Es wäre ein leichtes für sie, wenn wir gemeinsam und schnell die gesetzlichen Grundlagen schaffen würden, damit die bewährte Praxis der Berichtzeugnisse in den Integrationsklassen weitergeführt werden könnte. Damit würde es in ganz Hamburg weiterhin in den 3. und 4. Klassen die von ihnen gewünschten Noten geben - nur eben nicht in Integrationsklassen und den Integrativen Regelklassen.

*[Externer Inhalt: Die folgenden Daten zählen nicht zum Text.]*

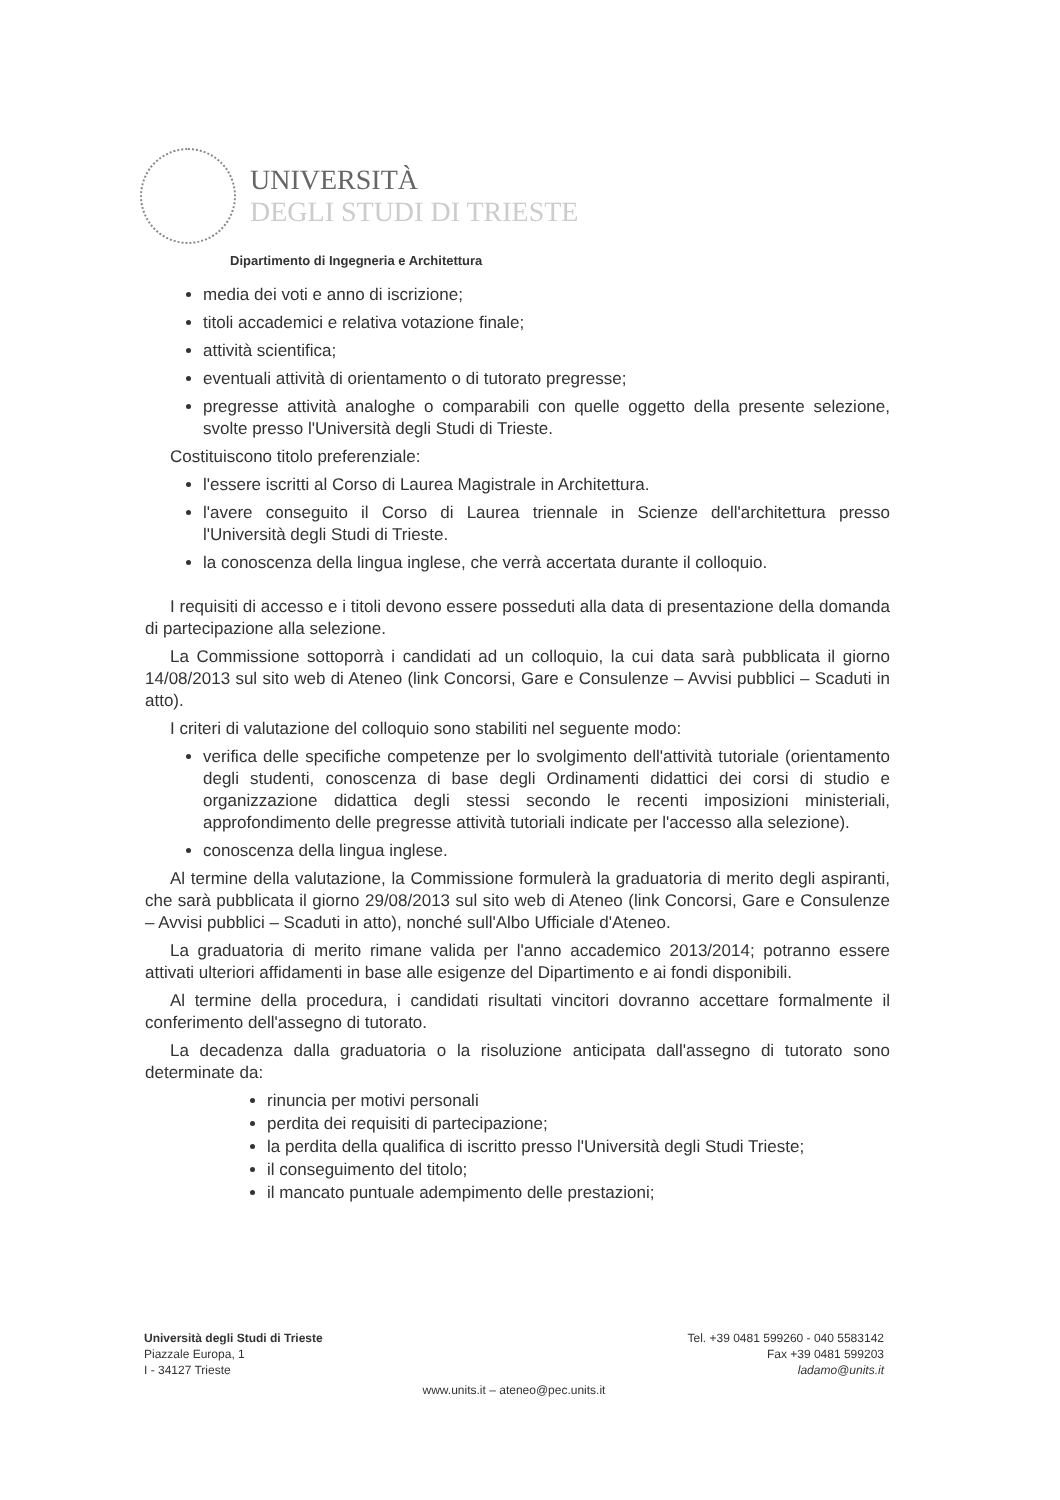UNIVERSITÀ
DEGLI STUDI DI TRIESTE
Dipartimento di Ingegneria e Architettura
media dei voti e anno di iscrizione;
titoli accademici e relativa votazione finale;
attività scientifica;
eventuali attività di orientamento o di tutorato pregresse;
pregresse attività analoghe o comparabili con quelle oggetto della presente selezione, svolte presso l'Università degli Studi di Trieste.
Costituiscono titolo preferenziale:
l'essere iscritti al Corso di Laurea Magistrale in Architettura.
l'avere conseguito il Corso di Laurea triennale in Scienze dell'architettura presso l'Università degli Studi di Trieste.
la conoscenza della lingua inglese, che verrà accertata durante il colloquio.
I requisiti di accesso e i titoli devono essere posseduti alla data di presentazione della domanda di partecipazione alla selezione.
La Commissione sottoporrà i candidati ad un colloquio, la cui data sarà pubblicata il giorno 14/08/2013 sul sito web di Ateneo (link Concorsi, Gare e Consulenze – Avvisi pubblici – Scaduti in atto).
I criteri di valutazione del colloquio sono stabiliti nel seguente modo:
verifica delle specifiche competenze per lo svolgimento dell'attività tutoriale (orientamento degli studenti, conoscenza di base degli Ordinamenti didattici dei corsi di studio e organizzazione didattica degli stessi secondo le recenti imposizioni ministeriali, approfondimento delle pregresse attività tutoriali indicate per l'accesso alla selezione).
conoscenza della lingua inglese.
Al termine della valutazione, la Commissione formulerà la graduatoria di merito degli aspiranti, che sarà pubblicata il giorno 29/08/2013 sul sito web di Ateneo (link Concorsi, Gare e Consulenze – Avvisi pubblici – Scaduti in atto), nonché sull'Albo Ufficiale d'Ateneo.
La graduatoria di merito rimane valida per l'anno accademico 2013/2014; potranno essere attivati ulteriori affidamenti in base alle esigenze del Dipartimento e ai fondi disponibili.
Al termine della procedura, i candidati risultati vincitori dovranno accettare formalmente il conferimento dell'assegno di tutorato.
La decadenza dalla graduatoria o la risoluzione anticipata dall'assegno di tutorato sono determinate da:
rinuncia per motivi personali
perdita dei requisiti di partecipazione;
la perdita della qualifica di iscritto presso l'Università degli Studi Trieste;
il conseguimento del titolo;
il mancato puntuale adempimento delle prestazioni;
Università degli Studi di Trieste
Piazzale Europa, 1
I - 34127 Trieste
Tel. +39 0481 599260 - 040 5583142
Fax +39 0481 599203
ladamo@units.it
www.units.it – ateneo@pec.units.it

Ich möchte an dieser Stelle die Behinderten-Beauftragte der Bundesregierung Karin Evers-Meyer zitieren: "Die Entscheidung, welche Art von Leistungsbewertung erfolgt, sollte den Schulen im Einvernehmen mit den Eltern überlassen werden."

Sie reden doch immer von mehr Selbständigkeit der Schulen; vom wichtigen Engagement der Eltern. Meine Damen und Herren von der CDU: Machen Sie bei den Integrationsklassen ernst damit: Überlassen Sie die Entscheidung über die Art der Leistungsbewertung der Schule und den Eltern!